CYBERSECURITY NEWS V. September – BrakTooth vulnerabilities, 500k Fortinet VPN accounts leak, JVC Kenwood hacked

hexway cybersecurity blog brings you the latest news about attacks and data breaches, emerging malware, and vendor security updates

News FYI

Apple Pay with Visa card allows paying with locked iPhones

Researchers discovered a way to make fraudulent payments using Apple Pay from a locked iPhone with a Visa card. This scam works even if the iPhone is in your bag or pocket and has no limit on the number of transactions.

It turned out that an iPhone can confirm almost any transaction under certain conditions. Typically, an iPhone user needs to unlock it using Face ID, Touch ID, or a password for a payment to go through. However, this is inconvenient in some cases, so Apple Pay has the Express Transit feature that allows making transactions without unlocking the device.

Express Transit works with transport turnstiles and card readers that send a non-standard byte sequence bypassing the Apple Pay lock screen. The researchers say that, if combined with a Visa card, “this feature can be used to bypass the Apple Pay lock screen and make illegal payments from a locked iPhone, using any EMV reader, for any amount and without user authorization.”

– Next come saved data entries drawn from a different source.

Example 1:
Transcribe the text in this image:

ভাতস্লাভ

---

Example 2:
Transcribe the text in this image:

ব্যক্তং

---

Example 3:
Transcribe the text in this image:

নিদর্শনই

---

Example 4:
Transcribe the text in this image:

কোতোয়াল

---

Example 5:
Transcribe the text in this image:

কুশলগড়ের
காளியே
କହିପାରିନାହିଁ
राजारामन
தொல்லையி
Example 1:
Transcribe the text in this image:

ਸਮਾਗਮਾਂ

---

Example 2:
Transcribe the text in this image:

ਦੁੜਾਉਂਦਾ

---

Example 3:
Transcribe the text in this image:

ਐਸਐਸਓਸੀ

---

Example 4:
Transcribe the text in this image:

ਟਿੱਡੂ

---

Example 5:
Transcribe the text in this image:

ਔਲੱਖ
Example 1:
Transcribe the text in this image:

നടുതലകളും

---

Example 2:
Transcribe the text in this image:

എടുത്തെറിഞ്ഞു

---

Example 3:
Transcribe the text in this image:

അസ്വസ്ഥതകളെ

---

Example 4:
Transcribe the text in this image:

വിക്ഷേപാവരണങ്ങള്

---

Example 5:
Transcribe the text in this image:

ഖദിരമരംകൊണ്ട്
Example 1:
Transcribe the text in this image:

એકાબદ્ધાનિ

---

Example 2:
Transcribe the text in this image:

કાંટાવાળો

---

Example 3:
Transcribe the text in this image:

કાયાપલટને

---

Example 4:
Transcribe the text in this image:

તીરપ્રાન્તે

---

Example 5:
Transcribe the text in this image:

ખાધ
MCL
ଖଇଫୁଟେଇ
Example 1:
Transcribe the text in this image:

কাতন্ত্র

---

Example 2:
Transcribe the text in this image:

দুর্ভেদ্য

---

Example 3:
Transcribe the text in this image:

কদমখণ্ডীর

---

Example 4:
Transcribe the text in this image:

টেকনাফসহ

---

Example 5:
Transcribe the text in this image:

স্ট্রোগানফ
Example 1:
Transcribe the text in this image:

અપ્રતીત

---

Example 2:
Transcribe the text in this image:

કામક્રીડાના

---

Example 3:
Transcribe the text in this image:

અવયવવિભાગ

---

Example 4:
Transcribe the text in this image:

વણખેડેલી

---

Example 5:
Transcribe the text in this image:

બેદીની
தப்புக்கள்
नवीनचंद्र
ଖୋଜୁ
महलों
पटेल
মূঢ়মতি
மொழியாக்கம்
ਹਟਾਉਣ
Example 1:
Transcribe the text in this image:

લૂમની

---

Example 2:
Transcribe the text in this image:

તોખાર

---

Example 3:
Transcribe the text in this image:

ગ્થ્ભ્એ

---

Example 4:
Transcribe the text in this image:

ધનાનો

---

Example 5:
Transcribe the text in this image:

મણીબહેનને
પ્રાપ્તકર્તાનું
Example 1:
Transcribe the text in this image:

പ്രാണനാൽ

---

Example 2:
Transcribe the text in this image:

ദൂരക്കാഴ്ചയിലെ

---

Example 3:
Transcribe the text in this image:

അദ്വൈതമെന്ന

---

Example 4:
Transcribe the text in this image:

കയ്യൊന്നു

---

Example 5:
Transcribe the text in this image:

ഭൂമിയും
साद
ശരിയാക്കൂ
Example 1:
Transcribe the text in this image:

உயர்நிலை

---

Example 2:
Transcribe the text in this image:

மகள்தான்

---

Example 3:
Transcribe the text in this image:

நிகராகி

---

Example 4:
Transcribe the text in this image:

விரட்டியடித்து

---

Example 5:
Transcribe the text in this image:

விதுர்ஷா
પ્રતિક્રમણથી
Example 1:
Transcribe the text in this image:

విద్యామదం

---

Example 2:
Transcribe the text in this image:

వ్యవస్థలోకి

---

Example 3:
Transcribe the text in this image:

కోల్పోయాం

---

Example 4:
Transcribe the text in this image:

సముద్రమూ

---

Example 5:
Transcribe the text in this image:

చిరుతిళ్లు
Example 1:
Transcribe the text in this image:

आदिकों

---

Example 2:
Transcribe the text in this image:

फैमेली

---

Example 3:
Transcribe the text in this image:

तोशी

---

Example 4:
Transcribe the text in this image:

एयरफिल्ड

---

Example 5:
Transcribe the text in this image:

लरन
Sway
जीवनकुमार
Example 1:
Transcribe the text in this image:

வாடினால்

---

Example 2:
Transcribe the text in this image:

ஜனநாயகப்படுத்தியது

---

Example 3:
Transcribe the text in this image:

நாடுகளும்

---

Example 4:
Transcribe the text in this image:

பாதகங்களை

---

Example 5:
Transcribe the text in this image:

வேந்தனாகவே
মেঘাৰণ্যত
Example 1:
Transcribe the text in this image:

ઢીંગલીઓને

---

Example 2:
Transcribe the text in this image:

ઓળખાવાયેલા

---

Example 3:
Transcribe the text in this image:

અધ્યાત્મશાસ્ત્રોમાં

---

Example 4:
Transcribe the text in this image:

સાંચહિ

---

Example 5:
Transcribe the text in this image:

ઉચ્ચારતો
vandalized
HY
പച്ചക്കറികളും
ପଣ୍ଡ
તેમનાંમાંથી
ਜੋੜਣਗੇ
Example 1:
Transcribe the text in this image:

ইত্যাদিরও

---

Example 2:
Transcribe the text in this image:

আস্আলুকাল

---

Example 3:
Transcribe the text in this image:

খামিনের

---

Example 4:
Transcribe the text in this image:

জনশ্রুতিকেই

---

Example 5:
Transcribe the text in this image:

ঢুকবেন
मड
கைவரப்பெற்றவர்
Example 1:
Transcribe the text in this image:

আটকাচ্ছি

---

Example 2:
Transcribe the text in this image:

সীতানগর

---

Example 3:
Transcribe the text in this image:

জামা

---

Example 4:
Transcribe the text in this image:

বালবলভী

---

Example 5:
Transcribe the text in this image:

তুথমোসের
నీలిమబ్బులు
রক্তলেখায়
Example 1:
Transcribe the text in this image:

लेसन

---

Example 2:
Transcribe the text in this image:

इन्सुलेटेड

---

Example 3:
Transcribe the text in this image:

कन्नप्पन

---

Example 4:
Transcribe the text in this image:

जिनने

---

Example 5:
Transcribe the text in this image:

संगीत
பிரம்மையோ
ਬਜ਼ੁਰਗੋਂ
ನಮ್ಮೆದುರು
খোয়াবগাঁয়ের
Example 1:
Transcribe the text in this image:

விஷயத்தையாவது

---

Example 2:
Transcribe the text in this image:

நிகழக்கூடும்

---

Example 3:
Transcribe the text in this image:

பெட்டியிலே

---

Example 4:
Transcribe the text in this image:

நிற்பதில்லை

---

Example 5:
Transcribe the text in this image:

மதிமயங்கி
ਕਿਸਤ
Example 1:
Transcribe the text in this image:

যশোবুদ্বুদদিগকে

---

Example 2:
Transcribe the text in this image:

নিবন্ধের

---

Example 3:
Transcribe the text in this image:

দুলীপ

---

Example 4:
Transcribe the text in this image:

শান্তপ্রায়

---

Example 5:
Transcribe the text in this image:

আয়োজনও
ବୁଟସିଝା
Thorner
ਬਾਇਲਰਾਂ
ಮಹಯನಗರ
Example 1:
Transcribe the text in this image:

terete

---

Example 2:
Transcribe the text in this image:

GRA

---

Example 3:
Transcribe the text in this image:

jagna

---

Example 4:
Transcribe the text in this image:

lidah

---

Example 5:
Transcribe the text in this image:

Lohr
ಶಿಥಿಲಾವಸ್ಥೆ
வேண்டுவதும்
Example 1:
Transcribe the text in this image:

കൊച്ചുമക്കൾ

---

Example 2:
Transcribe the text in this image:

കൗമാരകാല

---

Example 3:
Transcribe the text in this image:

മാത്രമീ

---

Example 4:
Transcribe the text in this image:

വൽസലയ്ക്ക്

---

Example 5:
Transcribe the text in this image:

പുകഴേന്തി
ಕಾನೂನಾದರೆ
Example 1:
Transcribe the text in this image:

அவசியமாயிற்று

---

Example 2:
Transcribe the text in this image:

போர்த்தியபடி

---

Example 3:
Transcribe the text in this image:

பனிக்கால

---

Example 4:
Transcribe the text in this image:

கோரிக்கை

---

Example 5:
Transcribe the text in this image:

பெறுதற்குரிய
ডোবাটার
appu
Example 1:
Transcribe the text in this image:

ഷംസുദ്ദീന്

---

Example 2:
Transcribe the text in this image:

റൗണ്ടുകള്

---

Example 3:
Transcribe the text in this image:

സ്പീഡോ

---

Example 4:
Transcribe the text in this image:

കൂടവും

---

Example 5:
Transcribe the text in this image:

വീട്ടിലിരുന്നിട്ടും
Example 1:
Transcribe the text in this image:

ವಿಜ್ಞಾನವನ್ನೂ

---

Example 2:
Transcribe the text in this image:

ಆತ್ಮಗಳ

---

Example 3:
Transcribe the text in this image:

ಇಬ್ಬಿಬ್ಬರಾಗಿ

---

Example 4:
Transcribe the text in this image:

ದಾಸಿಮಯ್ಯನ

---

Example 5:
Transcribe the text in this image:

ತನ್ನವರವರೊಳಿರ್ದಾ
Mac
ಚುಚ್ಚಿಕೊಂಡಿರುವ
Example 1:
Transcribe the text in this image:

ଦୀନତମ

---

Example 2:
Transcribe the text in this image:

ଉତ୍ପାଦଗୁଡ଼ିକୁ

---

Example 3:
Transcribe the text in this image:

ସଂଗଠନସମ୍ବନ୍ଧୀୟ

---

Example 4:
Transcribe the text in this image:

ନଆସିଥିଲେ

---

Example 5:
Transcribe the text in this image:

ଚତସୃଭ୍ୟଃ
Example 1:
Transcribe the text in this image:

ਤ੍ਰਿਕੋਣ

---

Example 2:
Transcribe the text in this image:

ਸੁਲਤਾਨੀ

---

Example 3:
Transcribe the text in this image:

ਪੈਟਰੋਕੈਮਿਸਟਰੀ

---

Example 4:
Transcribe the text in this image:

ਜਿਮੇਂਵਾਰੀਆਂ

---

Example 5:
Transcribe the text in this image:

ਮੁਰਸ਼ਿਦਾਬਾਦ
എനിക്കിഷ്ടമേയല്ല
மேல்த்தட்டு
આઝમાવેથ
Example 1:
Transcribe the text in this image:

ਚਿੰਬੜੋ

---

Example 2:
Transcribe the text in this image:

The researchers were able to simulate a transaction using a Proxmark device. The method is an active replay-and-relay MitM attack, where Proxmark replays “special bytes” on the iPhone, ostensibly paying for a ticket without requiring the user to authenticate.

They also changed the Card Transaction Qualifiers (CTQ), which are responsible for limiting contactless transactions. During the experiment, the researchers performed a transaction of £1,000 from a locked iPhone. The attack was successfully tested on iPhone 7 and iPhone 12.

Today, this vulnerability is still relevant, so Apple Pay users with Visa cards should consider it. A report on this issue will be presented at the IEEE 2022 Symposium.

Conti ransomware stole 1.7 TB of data from JVC Kenwood

Conti ransomware hacked into the servers of a Japanese electronics manufacturer JVCKenwood Group and stole 1.7 TB of data. Now, the group is demanding $7 million from the company for data recovery.

In a press release, JVC Kenwood confirmed the incident without going into details. The attack on the servers took place on September 22 and "may have led to a data leak.”

According to the ransom note, behind the attack is Conti, an extortionist group. As proof of the theft, the group provided a scan of a JVCKemployee’sloyee’s passport.

Hackers leak passwords of 500,000 Fortinet VPN accounts 

A list of nearly 500,000 Fortinet VPN logins and passwords is distributed on hacker forums. These credentials were allegedly copied from vulnerable devices last summer. The attackers say that the vulnerability used to collect information has already been fixed, but many credentials are still valid.

The list of credentials was posted free of charge by Orange, the administrator of the recently launched hack forum RAMP, a spokesman for the new ransomware Groove, and a former operator of Babuk. The file contains the credentials of 498,908 users on 12,856 devices.

To collect the data, the hackers used an old vulnerability (CVE-2018-13379). It was fixed by the Fortinet developers back in 2018, but not all updates have been installed so far. Leveraging this vulnerability, remote and unauthenticated attackers could access system files using specially crafted HTTP requests.

BrakTooth vulnerabilities threaten billions of devices

A group of researchers published information on 16 serious vulnerabilities affecting the Bluetooth stack in many popular SoCs used in laptops, smartphones, industrial and IoT devices. They are collectively known as BrakTooth and allow disabling or "hanging" the device. In the worst case, adversaries could execute arbitrary code and take over the entire system. All BrakTooth attacks can be performed using standard Bluetooth hardware, which costs no more than $ 15.The number of vulnerable devices is in the billions, although the severity depends on the device's SoC and the Bluetooth software stack.

The most severe BrakTooth issue is the CVE-2021-28139 vulnerability, allowing remote attackers to run malicious code on vulnerable devices via Bluetooth LMP. It affects smart devices and industrial equipment based on ESP32 SoC Espressif Systems.

Other BrakTooth bugs are less severe. For example, some of them can be exploited to crash Bluetooth on smartphones and laptops by sending garbled Bluetooth LMP packets to devices. Microsoft Surface laptops, Dell desktops, and several Qualcomm-based smartphones are vulnerable to these attacks.

Representatives of the Bluetooth Special Interest Group, which is leading the development of the Bluetooth standard, say they are aware of the BrakTooth issues but cannot pressure manufacturers to release patches.

Emergency Chrome Update to fix 0-day vulnerability

Google has released an emergency patch for the Google Chrome web browser that fixes a zero-day vulnerability (CVE-2021-37973). It is the 11th zero-day in Chrome that Google has discovered attacks exploiting CVE-2021-37973 in the wild. Chrome users are advised to update to the latest version (94.0.4606.61) for Windows, macOS, and Linux.